Tester, Daines sit down with Air Force over Powder River expansion
Senators say current plan doesn’t address Montanans’ concerns
(U.S. Senate) – Senators Jon Tester and Steve Daines today made clear to U.S. Air Force officials why the current proposal to expand the Powder River Training Complex does not work for Montana.
Tester and Daines met with Air Force officials to discuss the Air Force’s recent Environmental Impact Study for expanding the 28,000 square mile airspace for Air Force training missions operated from bases in North and South Dakota. The Montana Air National Guard is not expected to use the expanded airspace.
Tester, Daines and the Air Force representatives discussed issues the Senators raised in a letter last month to Air Force Secretary Deborah James and FAA Administrator Michael Huerta. The Senators expressed concern about military aircraft interfering with civilian air traffic in southeastern Montana, where the current proposal allows low altitude flights in areas with little to no radar coverage.
The Air Force officials told the Senators that they will take their concerns into consideration.
“Montanans aren’t happy about the current expansion plan, and the Air Force heard that loud and clear,” Tester said. “Senator Daines and I will continue working to make sure the concerns of eastern Montanans are taken into account.”

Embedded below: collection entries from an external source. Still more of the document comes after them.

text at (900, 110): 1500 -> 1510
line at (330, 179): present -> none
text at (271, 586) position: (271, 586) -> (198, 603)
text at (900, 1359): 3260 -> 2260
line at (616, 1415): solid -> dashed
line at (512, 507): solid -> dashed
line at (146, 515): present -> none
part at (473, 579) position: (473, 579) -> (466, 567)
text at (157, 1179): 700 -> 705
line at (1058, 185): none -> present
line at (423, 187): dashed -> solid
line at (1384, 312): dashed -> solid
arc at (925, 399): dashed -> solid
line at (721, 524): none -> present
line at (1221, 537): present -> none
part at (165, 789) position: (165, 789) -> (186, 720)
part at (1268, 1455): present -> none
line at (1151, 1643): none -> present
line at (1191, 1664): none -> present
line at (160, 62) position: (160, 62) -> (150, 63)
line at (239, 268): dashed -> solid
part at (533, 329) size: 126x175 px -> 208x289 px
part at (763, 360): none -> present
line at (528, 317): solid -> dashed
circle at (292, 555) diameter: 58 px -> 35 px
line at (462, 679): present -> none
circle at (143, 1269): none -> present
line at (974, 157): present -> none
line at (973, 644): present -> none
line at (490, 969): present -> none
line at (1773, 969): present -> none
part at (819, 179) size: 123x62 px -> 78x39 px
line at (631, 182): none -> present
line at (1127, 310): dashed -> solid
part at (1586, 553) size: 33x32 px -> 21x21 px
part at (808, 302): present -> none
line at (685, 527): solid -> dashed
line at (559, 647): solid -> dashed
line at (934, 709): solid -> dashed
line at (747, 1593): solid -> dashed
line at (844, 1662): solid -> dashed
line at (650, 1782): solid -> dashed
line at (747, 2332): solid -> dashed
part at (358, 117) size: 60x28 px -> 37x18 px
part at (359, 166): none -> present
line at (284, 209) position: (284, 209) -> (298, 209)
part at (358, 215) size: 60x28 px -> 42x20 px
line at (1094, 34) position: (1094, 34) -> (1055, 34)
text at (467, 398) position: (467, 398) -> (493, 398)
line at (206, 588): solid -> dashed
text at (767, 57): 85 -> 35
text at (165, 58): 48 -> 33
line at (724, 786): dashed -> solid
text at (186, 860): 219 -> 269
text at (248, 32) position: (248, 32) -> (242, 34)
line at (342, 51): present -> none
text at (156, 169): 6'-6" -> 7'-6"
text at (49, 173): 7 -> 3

“I’m disappointed that the Air Force has yet to adequately address Montanans’ concerns regarding the proposed expansion of the Powder River Training Complex,” Daines said. “As the FAA prepares to review the Air Force’s proposal, I will continue working with our delegation to ensure Montanans’ concerns are quickly mitigated. The expansion as currently proposed is simply unacceptable.”
Among other issues, Tester and Daines asked if the Air Force could condense the amount of time military aircraft could occupy an area of low-level airspace near Baker, Montana. Currently, the Air Force has 240 days to complete 92 hours of training, which the Senators and many Montanans feel is much too long.